■ **Records**
-- Opening Marker --

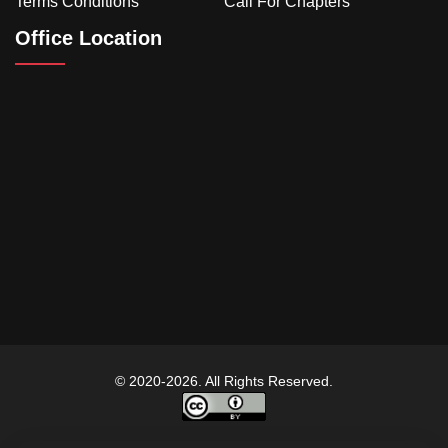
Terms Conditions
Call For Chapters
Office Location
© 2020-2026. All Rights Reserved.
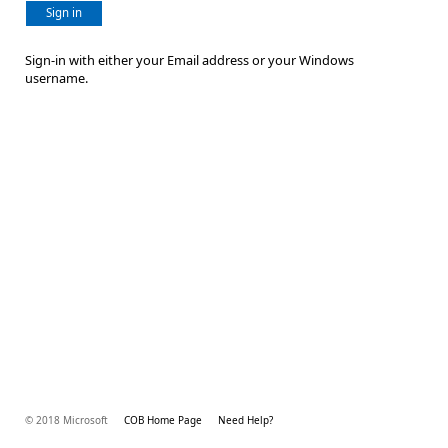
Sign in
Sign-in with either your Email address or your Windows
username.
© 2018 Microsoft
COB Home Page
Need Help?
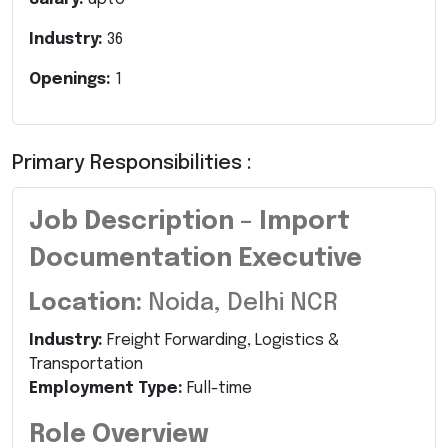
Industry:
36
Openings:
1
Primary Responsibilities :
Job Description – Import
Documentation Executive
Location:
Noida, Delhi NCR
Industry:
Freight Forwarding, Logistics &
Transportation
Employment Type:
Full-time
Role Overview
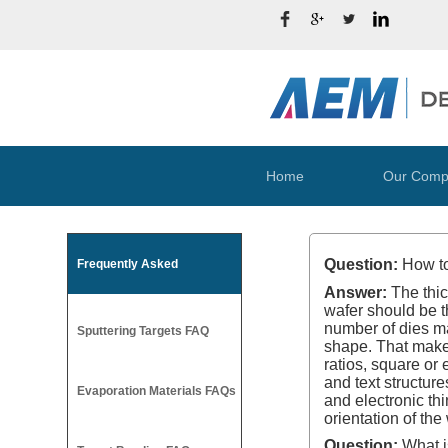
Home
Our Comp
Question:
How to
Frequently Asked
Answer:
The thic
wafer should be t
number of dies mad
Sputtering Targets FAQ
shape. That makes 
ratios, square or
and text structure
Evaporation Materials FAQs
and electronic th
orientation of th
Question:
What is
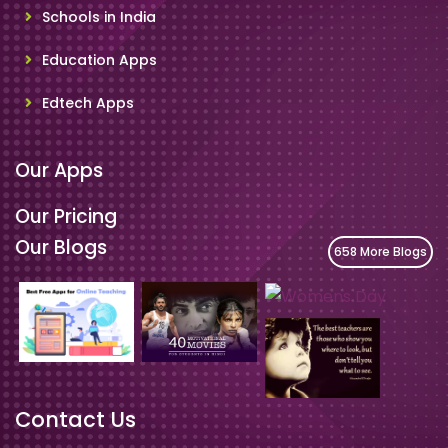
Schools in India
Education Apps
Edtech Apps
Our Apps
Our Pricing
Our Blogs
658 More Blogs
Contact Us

-- Closing Marker --

■ **Required action**
Output every record above verbatim, excluding images.

■ **Answer area**
Terms Conditions
Call For Chapters
Office Location
© 2020-2026. All Rights Reserved.
Sign in
Sign-in with either your Email address or your Windows
username.
© 2018 Microsoft
COB Home Page
Need Help?
Industry:
36
Openings:
1
Primary Responsibilities :
Job Description – Import
Documentation Executive
Location:
Noida, Delhi NCR
Industry:
Freight Forwarding, Logistics &
Transportation
Employment Type:
Full-time
Role Overview
Home
Our Comp
Question:
How to
Frequently Asked
Answer:
The thic
wafer should be t
number of dies mad
Sputtering Targets FAQ
shape. That makes 
ratios, square or
and text structure
Evaporation Materials FAQs
and electronic th
orientation of th
Question:
What is
Schools in India
Education Apps
Edtech Apps
Our Apps
Our Pricing
Our Blogs
658 More Blogs
Contact Us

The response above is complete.